Lee Jackson has covered Wall Street analysts' equity and debt research and equity strategy daily for 24/7 Wall St. since 2012. His broad and diverse career, which included a stint as the creative services director at the NBC affiliate in Austin, Texas, gives him unique insight into the financial industry and world.

Lee Jackson's journey in the financial industry spans over 30 years, with nearly two decades as an institutional equity salesperson at Bear Stearns, Lehman Brothers, and Morgan Stanley. His career was marked by his presence on the sell side during pivotal Wall Street events, from the dot.com rise and bubble to the Long Term Capital Management debacle, 9/11, and the Great Recession of 2008. This is a testament to his resilience and adaptability in the face of market volatility.

Lee Jackson’s practical financial industry experience, acquired from a career at some of the biggest banks and brokerage firms, is complemented by a lifetime of writing on various platforms.
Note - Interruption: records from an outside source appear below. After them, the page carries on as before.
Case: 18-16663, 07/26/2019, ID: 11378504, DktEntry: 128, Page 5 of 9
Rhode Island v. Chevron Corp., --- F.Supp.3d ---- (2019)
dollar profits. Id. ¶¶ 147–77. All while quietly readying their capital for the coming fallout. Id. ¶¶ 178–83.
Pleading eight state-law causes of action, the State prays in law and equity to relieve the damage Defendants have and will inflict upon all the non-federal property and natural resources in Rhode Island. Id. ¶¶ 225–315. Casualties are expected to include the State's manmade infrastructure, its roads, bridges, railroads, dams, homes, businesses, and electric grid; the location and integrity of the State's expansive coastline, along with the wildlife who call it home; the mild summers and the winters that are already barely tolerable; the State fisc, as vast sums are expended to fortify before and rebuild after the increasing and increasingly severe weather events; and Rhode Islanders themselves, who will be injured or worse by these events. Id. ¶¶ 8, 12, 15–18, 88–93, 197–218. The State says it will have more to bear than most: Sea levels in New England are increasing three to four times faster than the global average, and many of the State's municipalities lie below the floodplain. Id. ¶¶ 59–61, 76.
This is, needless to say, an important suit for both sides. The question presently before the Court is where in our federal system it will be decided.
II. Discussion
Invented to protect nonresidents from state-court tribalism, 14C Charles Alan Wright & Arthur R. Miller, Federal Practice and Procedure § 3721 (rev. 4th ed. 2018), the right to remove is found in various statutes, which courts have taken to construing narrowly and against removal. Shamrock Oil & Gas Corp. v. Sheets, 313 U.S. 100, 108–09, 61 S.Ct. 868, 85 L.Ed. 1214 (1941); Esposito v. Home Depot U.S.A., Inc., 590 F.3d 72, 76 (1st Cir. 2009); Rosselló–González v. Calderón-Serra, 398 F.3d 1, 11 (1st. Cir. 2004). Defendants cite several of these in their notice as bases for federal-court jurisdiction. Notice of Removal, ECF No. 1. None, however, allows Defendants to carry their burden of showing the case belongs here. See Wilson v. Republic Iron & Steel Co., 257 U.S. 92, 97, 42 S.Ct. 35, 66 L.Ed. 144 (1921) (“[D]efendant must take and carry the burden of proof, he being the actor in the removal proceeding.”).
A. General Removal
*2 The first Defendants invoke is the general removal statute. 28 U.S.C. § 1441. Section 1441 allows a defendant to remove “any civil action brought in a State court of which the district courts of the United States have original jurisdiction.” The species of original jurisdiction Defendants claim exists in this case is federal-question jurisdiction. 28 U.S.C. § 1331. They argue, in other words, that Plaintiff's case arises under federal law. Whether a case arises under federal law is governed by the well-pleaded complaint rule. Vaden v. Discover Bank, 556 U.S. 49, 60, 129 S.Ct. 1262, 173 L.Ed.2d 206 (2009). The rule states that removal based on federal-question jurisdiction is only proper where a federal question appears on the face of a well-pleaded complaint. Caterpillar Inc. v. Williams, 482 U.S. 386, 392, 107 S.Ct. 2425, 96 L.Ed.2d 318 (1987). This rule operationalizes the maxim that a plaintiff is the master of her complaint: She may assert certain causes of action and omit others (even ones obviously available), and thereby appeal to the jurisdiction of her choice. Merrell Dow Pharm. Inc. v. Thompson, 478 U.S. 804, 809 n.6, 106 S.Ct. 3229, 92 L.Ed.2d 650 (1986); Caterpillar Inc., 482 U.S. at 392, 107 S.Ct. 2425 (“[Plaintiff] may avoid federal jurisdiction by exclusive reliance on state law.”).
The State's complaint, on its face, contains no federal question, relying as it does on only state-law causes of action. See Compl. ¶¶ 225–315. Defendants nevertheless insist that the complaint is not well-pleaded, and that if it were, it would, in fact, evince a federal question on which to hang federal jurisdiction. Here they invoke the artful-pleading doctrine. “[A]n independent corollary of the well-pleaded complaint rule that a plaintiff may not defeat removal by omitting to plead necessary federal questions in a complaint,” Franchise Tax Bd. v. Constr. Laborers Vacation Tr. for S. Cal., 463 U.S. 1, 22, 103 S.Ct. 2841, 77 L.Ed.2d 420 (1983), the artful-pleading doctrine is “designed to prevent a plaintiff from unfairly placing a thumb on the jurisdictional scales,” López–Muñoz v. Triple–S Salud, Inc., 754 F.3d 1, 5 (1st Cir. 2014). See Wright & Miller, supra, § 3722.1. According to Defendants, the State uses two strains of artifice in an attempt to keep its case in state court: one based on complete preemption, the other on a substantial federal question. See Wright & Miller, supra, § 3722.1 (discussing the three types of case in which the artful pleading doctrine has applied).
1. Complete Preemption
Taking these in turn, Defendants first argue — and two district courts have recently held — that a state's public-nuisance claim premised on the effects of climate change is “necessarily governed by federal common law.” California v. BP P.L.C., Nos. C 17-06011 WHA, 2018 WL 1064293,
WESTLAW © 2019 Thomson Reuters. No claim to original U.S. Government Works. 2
This unique combination allows him to shed light on the intricacies and workings of Wall Street in a way that only someone with deep insider experience and knowledge can. Moreover, his extensive network across Wall Street continues to provide direct access for him and 24/7 Wall St., a privilege few firms enjoy.

Since 2012, Jackson’s work for 24/7 Wall St. has been featured in Barron’s, Yahoo Finance, MarketWatch, Business Insider, TradingView, Real Money, The Street, Seeking Alpha, Benzinga, and other media outlets. He attended the prestigious Cranbrook Schools in Bloomfield Hills, Michigan, and has a degree in broadcasting from the Specs Howard School of Media Arts.